The travel substitution characteristics of telecommunications continue to be
acclaimed. Some policy mavens declare that telecommunications can be thought of
as "information transportation." Instead of moving people and paper in vehicles
riding on heavy, costly infrastructure, the information in people's heads,
desks, briefcases, and computer files is transmitted at the speed of light
through cables and the air. Indeed, telecommuting is not the only way that
telecommunications can act as a substitute for transportation. Other examples
beyond telecommuting include the following:
- Telecommunications allows sporting, entertainment, political, religious,
and other events to be broadcast to a dispersed audience instead of requiring
that the audience travel to the event in order to see and hear it.

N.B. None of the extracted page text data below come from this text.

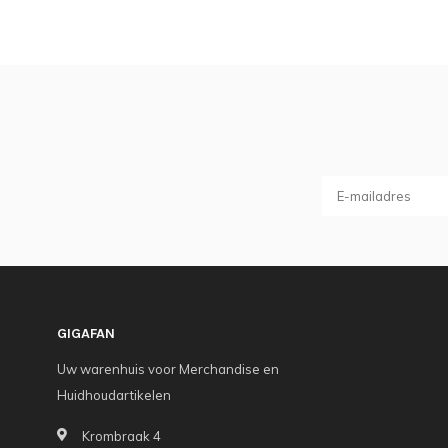
GIGAFAN
Uw warenhuis voor Merchandise en
Huidhoudartikelen
Krombraak 4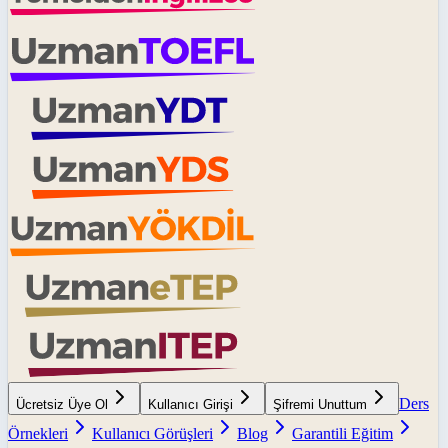
Ders
Ücretsiz Üye Ol
Kullanıcı Girişi
Şifremi Unuttum
Örnekleri
Kullanıcı Görüşleri
Blog
Garantili Eğitim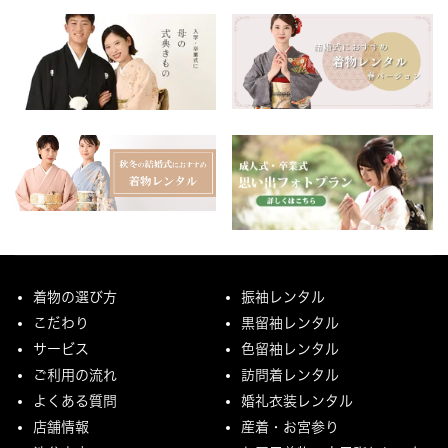
着物の選び方
振袖レンタル
こだわり
黒留袖レンタル
サービス
色留袖レンタル
ご利用の流れ
訪問着レンタル
よくある質問
婚礼衣装レンタル
店舗情報
産着・お宮参り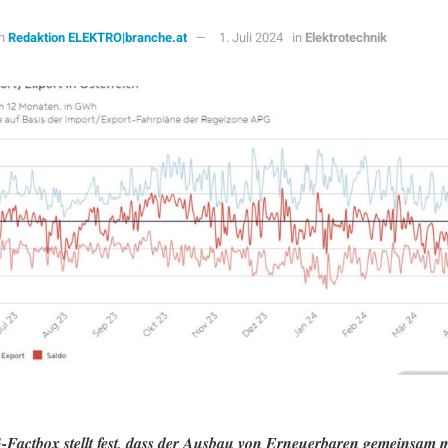
n
Redaktion ELEKTRO|branche.at
1. Juli 2024
in
Elektrotechnik
Factbox stellt fest, dass der Ausbau von Erneuerbaren gemeinsam m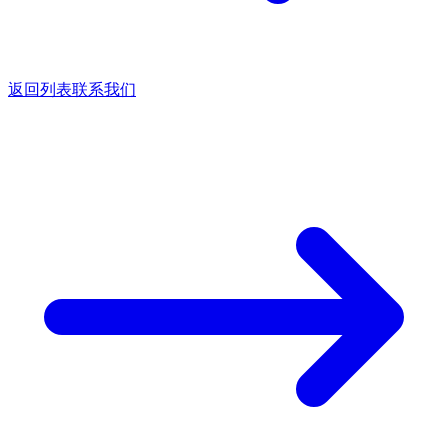
返回列表
联系我们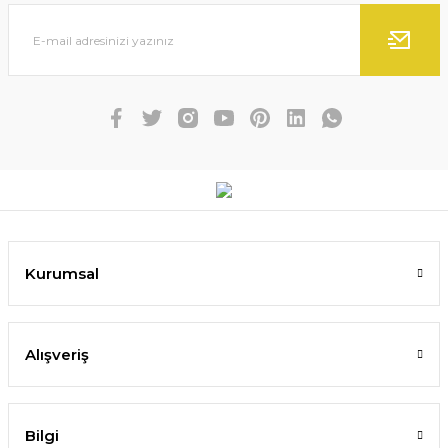
Kurumsal
Alışveriş
Bilgi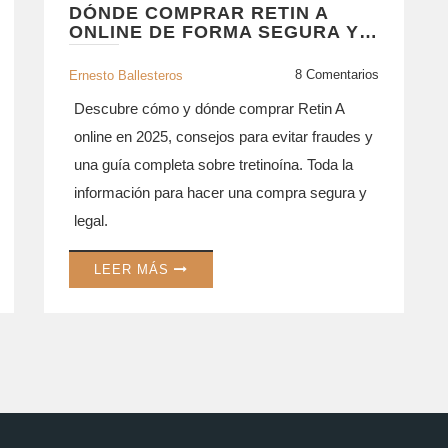
DÓNDE COMPRAR RETIN A
ONLINE DE FORMA SEGURA Y
LEGAL EN 2025
8 Comentarios
Ernesto Ballesteros
Descubre cómo y dónde comprar Retin A
online en 2025, consejos para evitar fraudes y
una guía completa sobre tretinoína. Toda la
información para hacer una compra segura y
legal.
LEER MÁS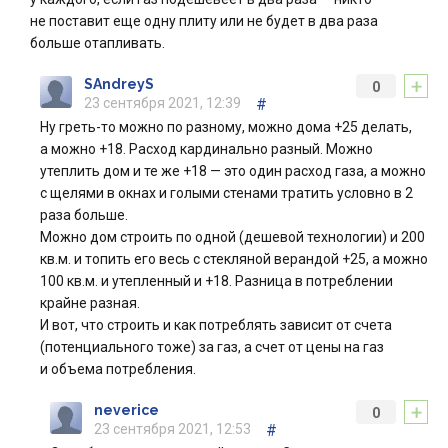
не поставит еще одну плиту или не будет в два раза
больше отапливать.
+
SAndreyS
0
23 сентября 2021, 12:39
#
Ну греть-то можно по разному, можно дома +25 делать,
а можно +18. Расход кардинально разный. Можно
утеплить дом и те же +18 — это один расход газа, а можно
с щелями в окнах и голыми стенами тратить условно в 2
раза больше.
Можно дом строить по одной (дешевой технологии) и 200
кв.м. и топить его весь с стекляной верандой +25, а можно
100 кв.м. и утепленный и +18. Разница в потреблении
крайне разная.
И вот, что строить и как потреблять зависит от счета
(потенциального тоже) за газ, а счет от цены на газ
и объема потребления.
+
neverice
0
23 сентября 2021, 12:53
#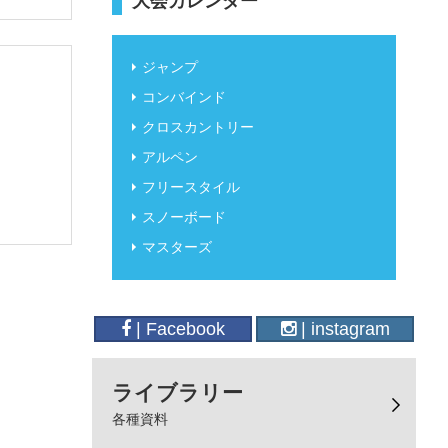
大会カレンダー
ジャンプ
コンバインド
クロスカントリー
アルペン
フリースタイル
スノーボード
マスターズ
| Facebook
| instagram
ライブラリー
各種資料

- Telecommunications enables observations from scattered sites to be
collected and transmitted to a central point via remote sensing rather than by
a human observer. One example is gas, electric, and water meters' being
monitored by data telecommunications rather than by a meter reader who visits
the premises.
- The NII enables people to initiate travel to a needed destination only
after using telecommunications to find that the trip will be necessary or
productive. Examples include phoning for the estimated time of arrival of a
plane or train before going to meet an arriving passenger, being informed by an
organizational superior that attendance at a meeting is not required, and
checking with a store to see if an item is in stock before driving in Saturday
traffic to the mall.
- Telecommunications allows consumers to make purchases by telephone or
on-line catalog instead of traveling to store locations. Besides reducing
travel requirements for shoppers, purchased items bypass so-called middlemen in
the transportation-intensive process of wholesale and retail distribution and
move more directly to end-user locations.
- The NII allows service transactions and events to be carried out in ways
that require no travel or less travel. Such transactions include use of payroll
direct deposits instead of taking paychecks to the bank, filing income tax
electronically rather than mailing tax returns, and going to neighborhood
electronic kiosks rather than traveling downtown.
- Telecommunications is a basic technology for expanding the opportunities
in both personal travel and goods movement to combine trips. Two people can
call each other to arrange to share rides in one vehicle rather than drive
separately to a meeting. Voice and data communications in the freight industry
allows coordination of shipments and higher vehicle load factors.
- The NII can potentially lead to some household activity patterns that
consume lower levels of transportation than the alternatives. In other words,
interactive computer services and greater numbers of television channels in
homes may make staying home in the evening more attractive than going
out.
Telecommunications as a transportation substitute is becoming embedded
in the thinking of transportation researchers and government planners. Many
erroneously use the words "telecommunications" and "telecommuting"
interchangeably. Specialists restrict the word "telecommuting" to mean those
employees and employee-like contract workers who do not commute between home
and an office on some of their work days. The term has been expanded by
journalists and politicians, however, to refer to any work-related practice
involving telecommunications that seemingly cuts down on travel, such as
operating a home-based business, receiving classroom instruction by
videoconferencing, or sending medical x-rays to a clinic across town by wire
rather than by envelope and messenger.
This report provides additional, cautionary perspectives on the idea that
telecommunications is exclusively a force for reducing the need to travel. We
explore how applications of telecommunications can act as a trip substitute and
simultaneously as a travel stimulant.